PLATE XXX. MEDICI, BLUE AND WHITE

In France,[148] Claude Reverend, in 1664, is authorised to ‘contrefaire la porcelaine à la façon des Indes.’ A more serious interest attaches to the letters-patent granted in 1673 to Louis Poterat of Rouen. This Poterat was a man of some position; he belonged to a family that had long been connected with the manufacture of enamelled fayence at St. Sever, near Rouen. In the diploma of 1673 facilities are granted him by the king for making vessels of porcelain similar to those of China by means of the secret process that he had discovered for manufacturing ‘la véritable porcelaine de la Chine.’ There exist certain little pieces of soft-paste porcelain, sparely decorated with arabesques and lambrequins in blue sous couverte, in the style of Louis xiv., and marked with the letters A.P. surmounted by a small star.[149] These are now generally classed as Rouen ware of the time of Poterat; in that case, we must see in them the earliest specimens of the French family of porcelaines tendres. We have seen specimens at Sèvres and at Dresden, in both cases little cylindrical boxes divided into compartments. A similarly decorated cup, of very translucent ware, in the Fitzhenry collection, is also attributed to Rouen.

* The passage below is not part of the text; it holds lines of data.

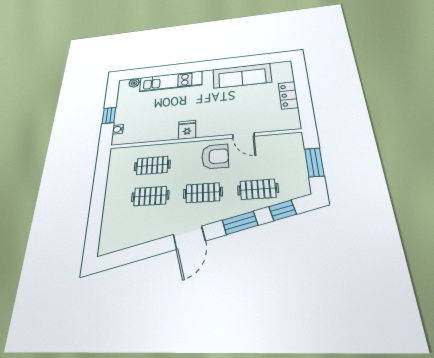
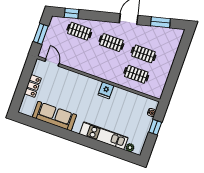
door: (243, 135) -> (52, 62), moved
armchair: (215, 156) -> (95, 63), removed
window: (240, 223) -> (160, 22), moved

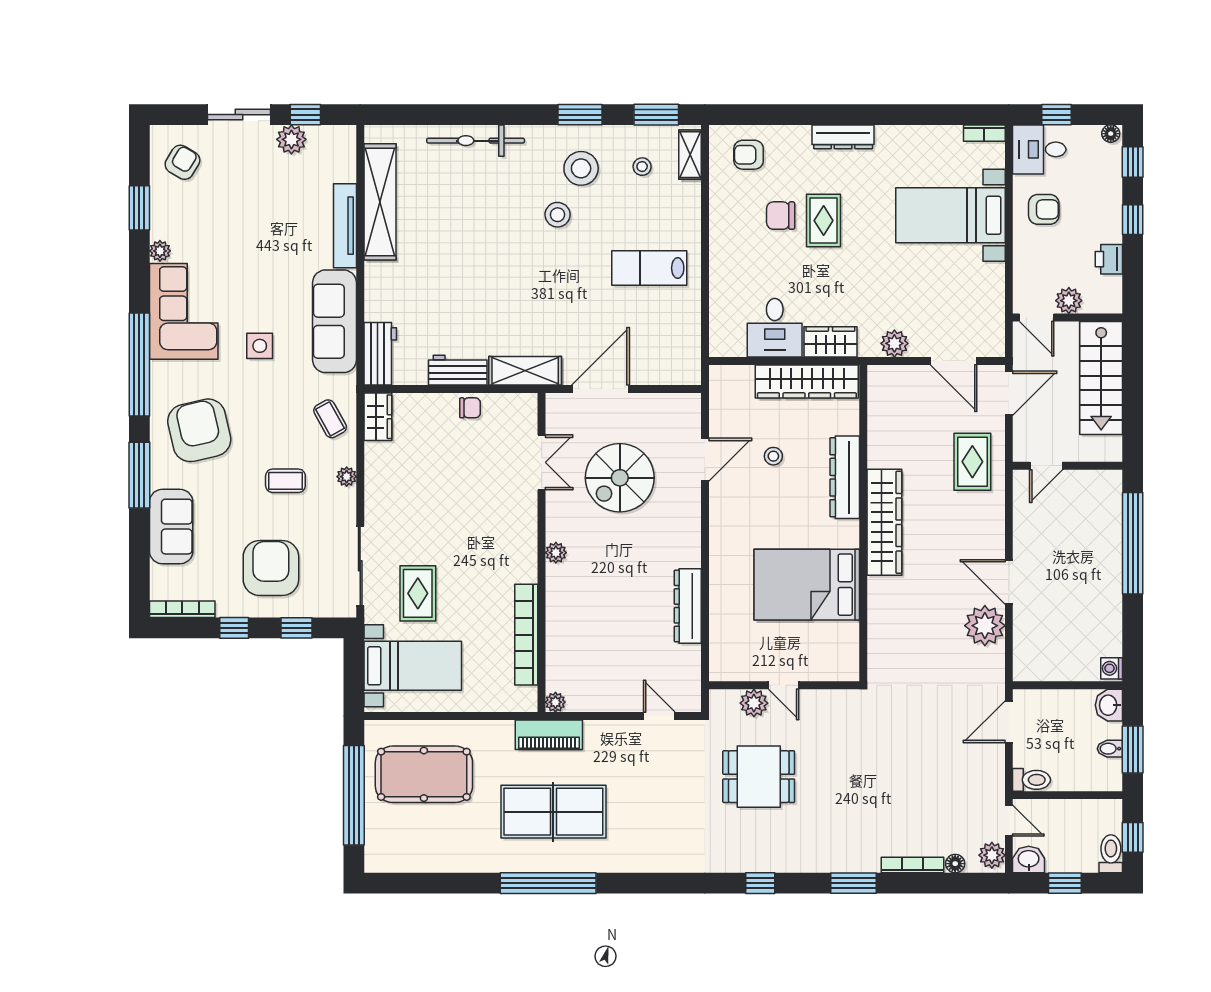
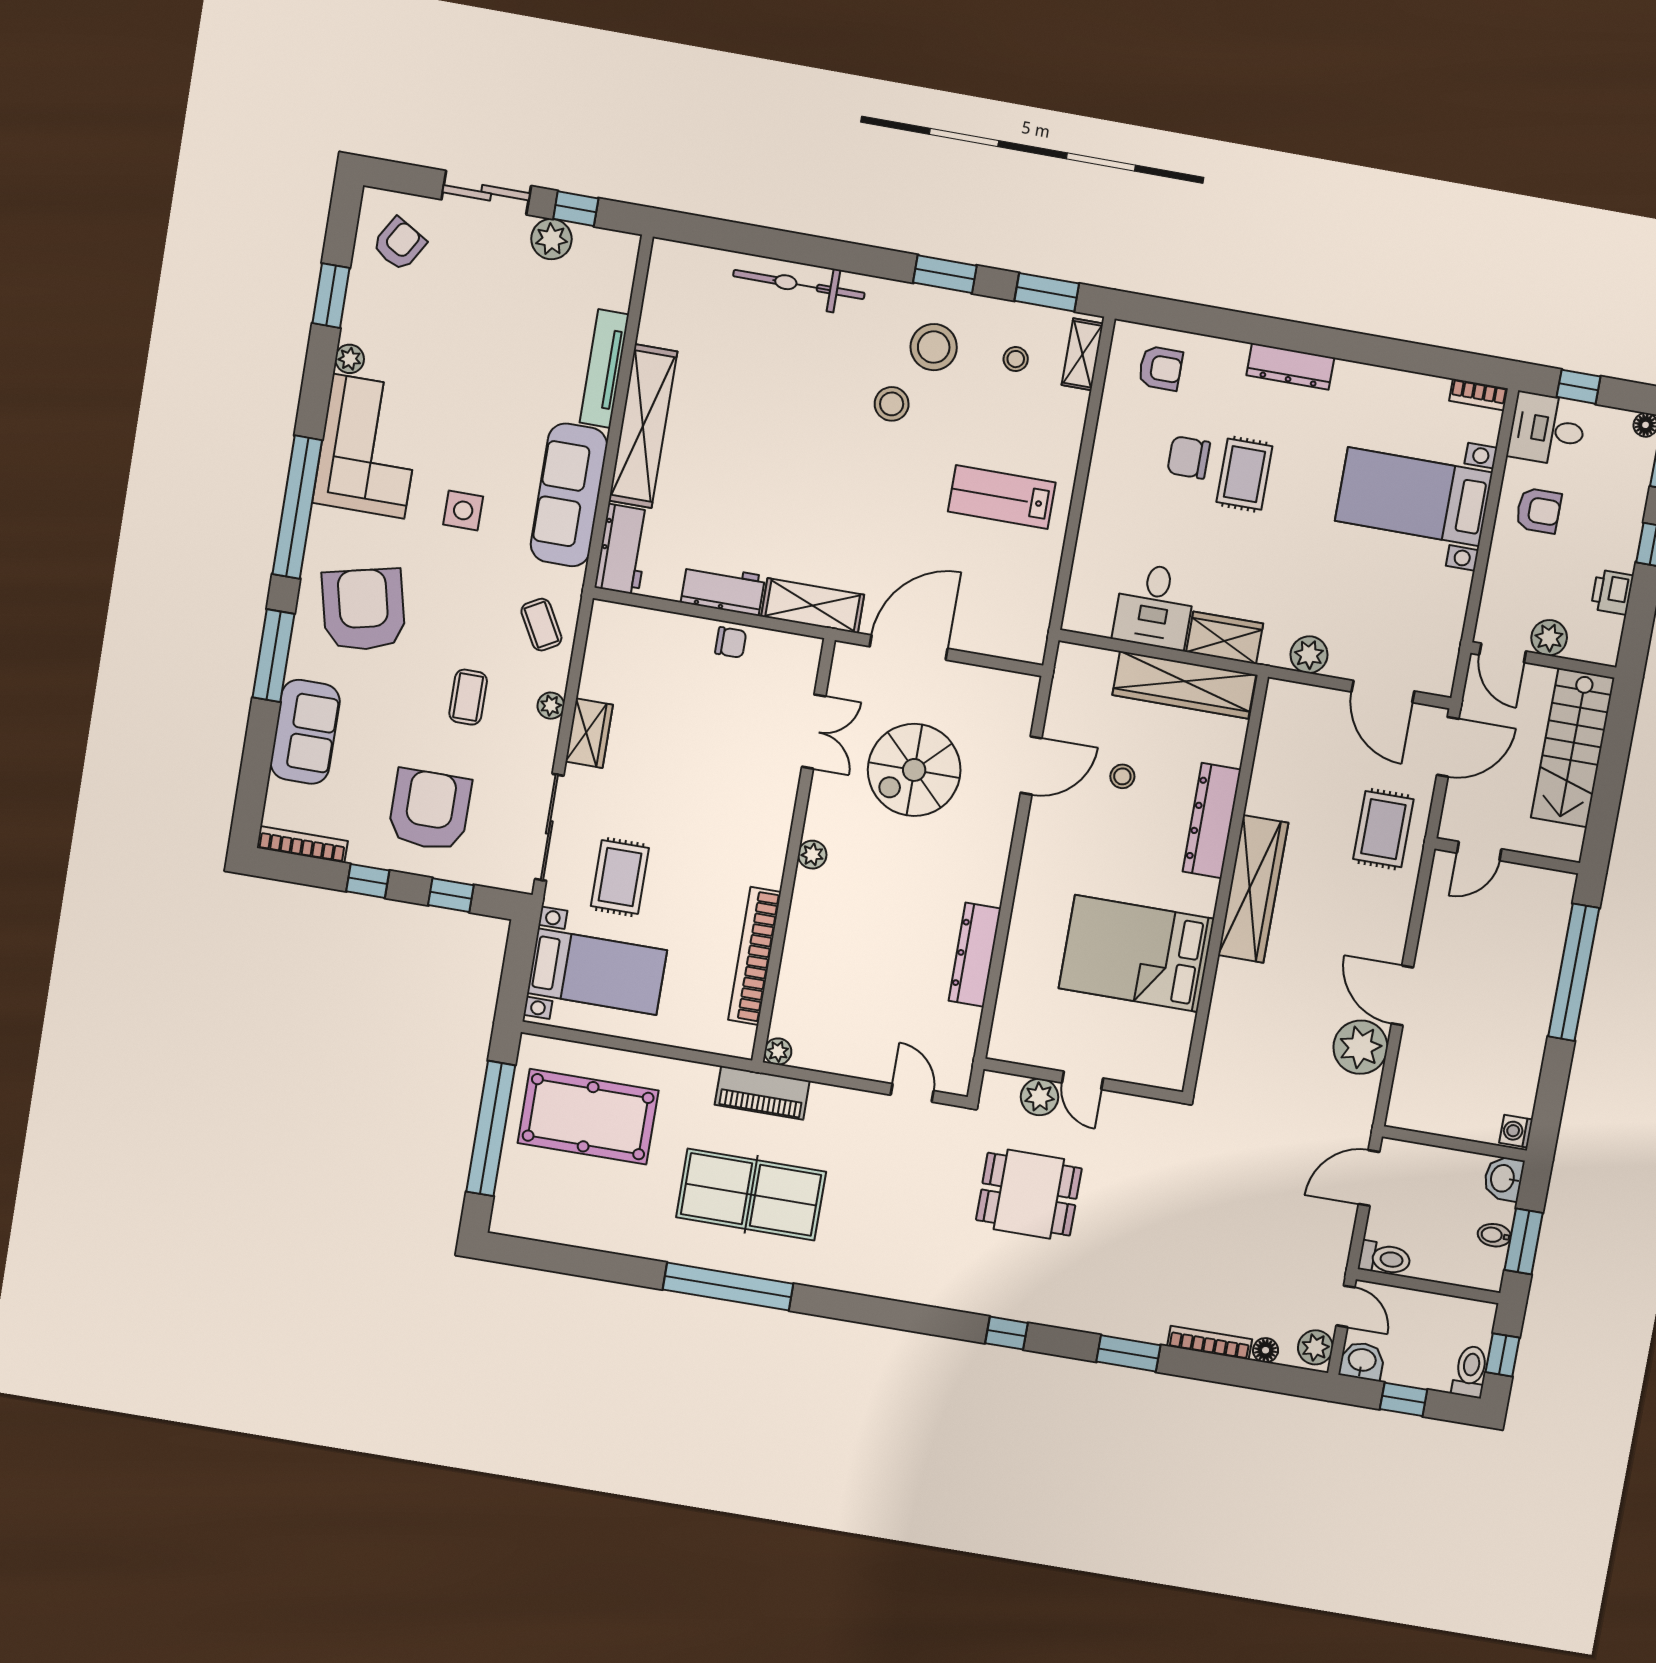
armchair: (749, 155) -> (1160, 368), turned 180
shelving: (380, 202) -> (643, 426), moved
wardrobe: (378, 417) -> (589, 733), moved
coffee table: (285, 481) -> (468, 697), turned 90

There were probably at this time and later many others, arcanistes or practical potters, working at the problem in France. M. Vogt quotes, from the Comptes des Bâtiments du Roi for 1682, two singular payments for the transport of ‘terre de porcelaine’ from Le Havre to Rouen and thence to Paris. This porcelain earth had, it is stated, been previously shipped to Civita Vecchia. It has been suggested that this might refer to a cargo of kaolin sent from the East (La Porcelaine, p. 34).

In 1695 the king granted to the Chicoineau family the privilege of making porcelain, by means of a secret process, reserving only the right previously granted to Poterat of Rouen.

With the establishment, however, of the Saint-Cloud kilns we pass out of the stage of tentative experiment, and the porcelain of Saint-Cloud forms the proper introduction to the soft-paste wares of France.

Early Experiments in England.—The potters art was at a very low ebb in England in the seventeenth century. The Dutch with their Delft ware had taken up a position comparable to that held by our Staffordshire potters a century and a half later. They supplied us for many years with the ordinary crockery in use among the middle classes (indeed, in parts of Ireland such ware is still known as ‘delf’). From the scattered local potteries were produced only the roughest kinds of earthenware. But in this rude ware we see at times a certain barbaric, almost Oriental feeling for colour and decoration, giving more promise of artistic possibilities than we can find in the tame imitative work of the eighteenth century porcelain maker.

Quite early in the seventeenth century, however, certainly by the time of Charles i., pottery works were established by the banks of the Thames at Lambeth and elsewhere, where successful imitations of Delft were made, probably with the assistance of Dutch workmen. Not far off, at Fulham, Dr. John Dwight experimented upon various clays and glazes, in the reign of Charles ii. His is the earliest name that occurs in the history of English ceramics. In the letters-patent granted to him in 1671, he claims that ‘at his own proper costs and charges he hath invented and set up at Fulham ... several new manufactories.’ Not only was he prepared to deal with ‘the misterie of the stoneware vulgarly called Cologne ware,’ but he also lays claim to ‘the mysterie of transparent earthenware, commonly knowne by the name of porcelaine or china, and Persian ware.’ This claim is made even more definitely by his friend Dr. Plot, in the History of Oxfordshire, which he published in 1677. Dr. Dwight, he tells us, ‘hath found ways to make an earth white and transparent as porcelane, and not distinguishable from it by the eye or by experiments which have been purposely made to try wherein they disagree.’

We may compare this claim with the similar statements made about the same time in the petitions of Poterat and others. In neither case is there any sign of an acquaintance with the Chinese materials. In France the aim was to make something that should combine the properties of earthenware and glass; while in the case of Dr. Dwight’s ware, hardness and infusibility were the points sought for.